Problem to solve: Write out the text of every item below line for line, without any changes, and leave the pictures out of your answer.
** Opening Information supplied block **
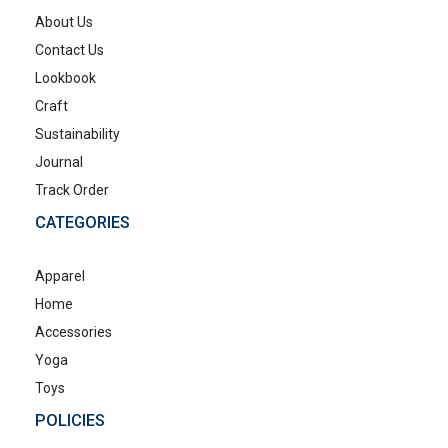
About Us
Contact Us
Lookbook
Craft
Sustainability
Journal
Track Order
CATEGORIES
Apparel
Home
Accessories
Yoga
Toys
POLICIES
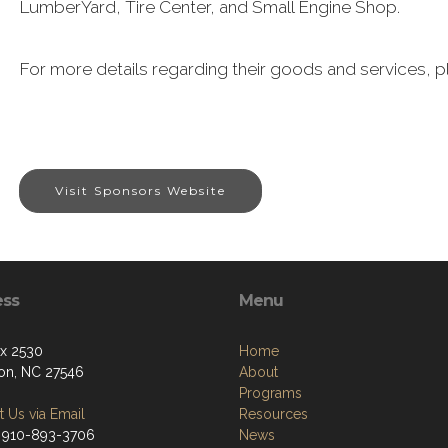
LumberYard, Tire Center, and Small Engine Shop.
For more details regarding their goods and services, pl
Visit Sponsors Website
ess
Menu
ox 2530
Home
ton, NC 27546
About
Programs
 Us via Email
Resources
 910-893-3706
News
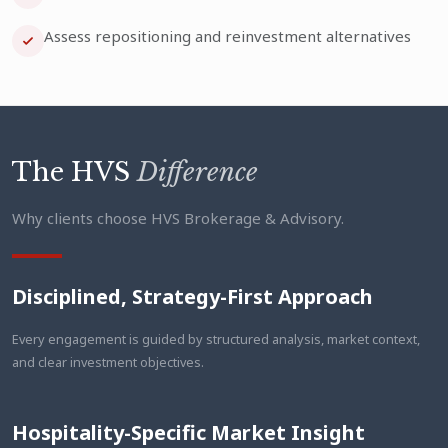
Assess repositioning and reinvestment alternatives
The HVS
Difference
Why clients choose HVS Brokerage & Advisory.
Disciplined, Strategy-First Approach
Every engagement is guided by structured analysis, market context,
and clear investment objectives.
Hospitality-Specific Market Insight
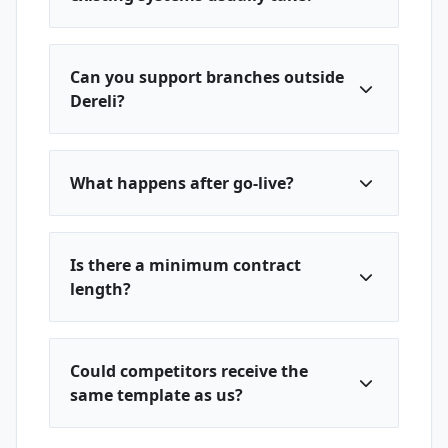
Can you support branches outside
Dereli?
What happens after go-live?
Is there a minimum contract
length?
Could competitors receive the
same template as us?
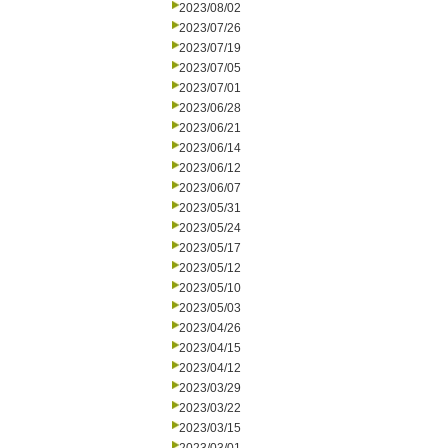
2023/08/02
2023/07/26
2023/07/19
2023/07/05
2023/07/01
2023/06/28
2023/06/21
2023/06/14
2023/06/12
2023/06/07
2023/05/31
2023/05/24
2023/05/17
2023/05/12
2023/05/10
2023/05/03
2023/04/26
2023/04/15
2023/04/12
2023/03/29
2023/03/22
2023/03/15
** Closing Information supplied block **
Problem solution:
About Us
Contact Us
Lookbook
Craft
Sustainability
Journal
Track Order
CATEGORIES
Apparel
Home
Accessories
Yoga
Toys
POLICIES
LumberYard, Tire Center, and Small Engine Shop.
For more details regarding their goods and services, pl
Visit Sponsors Website
ess
Menu
ox 2530
Home
ton, NC 27546
About
Programs
 Us via Email
Resources
 910-893-3706
News
Assess repositioning and reinvestment alternatives
The HVS
Difference
Why clients choose HVS Brokerage & Advisory.
Disciplined, Strategy-First Approach
Every engagement is guided by structured analysis, market context,
and clear investment objectives.
Hospitality-Specific Market Insight
Can you support branches outside
Dereli?
What happens after go-live?
Is there a minimum contract
length?
Could competitors receive the
same template as us?
2023/08/02
2023/07/26
2023/07/19
2023/07/05
2023/07/01
2023/06/28
2023/06/21
2023/06/14
2023/06/12
2023/06/07
2023/05/31
2023/05/24
2023/05/17
2023/05/12
2023/05/10
2023/05/03
2023/04/26
2023/04/15
2023/04/12
2023/03/29
2023/03/22
2023/03/15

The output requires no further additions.